======== Data for the task ========

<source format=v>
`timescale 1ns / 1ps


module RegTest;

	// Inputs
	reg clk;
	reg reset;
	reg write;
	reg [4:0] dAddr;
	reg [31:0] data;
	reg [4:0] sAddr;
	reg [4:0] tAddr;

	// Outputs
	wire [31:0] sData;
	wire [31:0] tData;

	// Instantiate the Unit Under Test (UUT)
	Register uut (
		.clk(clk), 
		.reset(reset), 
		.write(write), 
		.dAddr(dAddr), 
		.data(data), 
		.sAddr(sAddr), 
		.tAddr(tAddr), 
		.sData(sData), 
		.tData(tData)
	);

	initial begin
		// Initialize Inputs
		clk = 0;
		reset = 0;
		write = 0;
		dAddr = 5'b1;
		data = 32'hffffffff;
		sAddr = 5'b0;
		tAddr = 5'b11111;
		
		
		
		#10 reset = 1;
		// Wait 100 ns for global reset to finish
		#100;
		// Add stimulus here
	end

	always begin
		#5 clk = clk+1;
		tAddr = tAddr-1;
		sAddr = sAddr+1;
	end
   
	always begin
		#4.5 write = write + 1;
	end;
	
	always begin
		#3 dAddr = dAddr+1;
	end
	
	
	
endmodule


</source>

========
======== Data for the task ========

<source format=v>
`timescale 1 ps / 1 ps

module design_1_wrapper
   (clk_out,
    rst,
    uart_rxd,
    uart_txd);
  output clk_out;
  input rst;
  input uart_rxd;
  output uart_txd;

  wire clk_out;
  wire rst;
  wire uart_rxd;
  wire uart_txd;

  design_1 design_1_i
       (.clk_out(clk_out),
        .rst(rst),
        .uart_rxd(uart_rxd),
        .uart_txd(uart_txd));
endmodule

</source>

========
======== Data for the task ========

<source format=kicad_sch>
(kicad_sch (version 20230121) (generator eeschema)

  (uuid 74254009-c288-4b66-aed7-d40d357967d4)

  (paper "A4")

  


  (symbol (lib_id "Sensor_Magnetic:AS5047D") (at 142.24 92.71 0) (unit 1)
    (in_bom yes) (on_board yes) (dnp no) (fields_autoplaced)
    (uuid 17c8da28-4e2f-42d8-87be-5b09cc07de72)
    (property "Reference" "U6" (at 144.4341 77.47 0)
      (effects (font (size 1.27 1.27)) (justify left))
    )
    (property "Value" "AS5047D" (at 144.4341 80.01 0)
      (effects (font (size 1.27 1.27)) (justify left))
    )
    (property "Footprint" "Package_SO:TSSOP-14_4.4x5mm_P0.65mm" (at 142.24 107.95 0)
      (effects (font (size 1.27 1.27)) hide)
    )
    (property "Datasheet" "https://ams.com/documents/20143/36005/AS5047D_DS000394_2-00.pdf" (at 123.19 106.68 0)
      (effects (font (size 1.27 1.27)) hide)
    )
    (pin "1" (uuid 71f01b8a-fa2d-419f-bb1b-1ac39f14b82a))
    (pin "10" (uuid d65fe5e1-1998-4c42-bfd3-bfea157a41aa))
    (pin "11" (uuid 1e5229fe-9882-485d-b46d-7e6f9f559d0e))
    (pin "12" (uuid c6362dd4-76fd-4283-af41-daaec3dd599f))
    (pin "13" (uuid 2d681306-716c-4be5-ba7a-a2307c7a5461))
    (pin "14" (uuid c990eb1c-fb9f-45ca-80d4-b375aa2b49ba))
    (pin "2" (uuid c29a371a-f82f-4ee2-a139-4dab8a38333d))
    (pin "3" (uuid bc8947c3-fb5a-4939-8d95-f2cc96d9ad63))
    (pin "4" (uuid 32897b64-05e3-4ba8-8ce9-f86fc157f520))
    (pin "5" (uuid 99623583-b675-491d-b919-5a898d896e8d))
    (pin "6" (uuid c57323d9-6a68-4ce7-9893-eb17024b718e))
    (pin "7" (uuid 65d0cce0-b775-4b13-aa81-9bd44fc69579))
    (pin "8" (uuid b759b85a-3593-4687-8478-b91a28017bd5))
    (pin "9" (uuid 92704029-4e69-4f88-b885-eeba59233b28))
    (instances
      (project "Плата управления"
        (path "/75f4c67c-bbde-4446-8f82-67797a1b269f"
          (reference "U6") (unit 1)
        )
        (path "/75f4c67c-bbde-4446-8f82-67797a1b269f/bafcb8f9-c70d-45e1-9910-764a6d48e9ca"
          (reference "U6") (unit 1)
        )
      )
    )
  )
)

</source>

========

### Directive
Your reply must consist solely of the number of lines in the data that contain the word "dAddr".

### Problem solution
4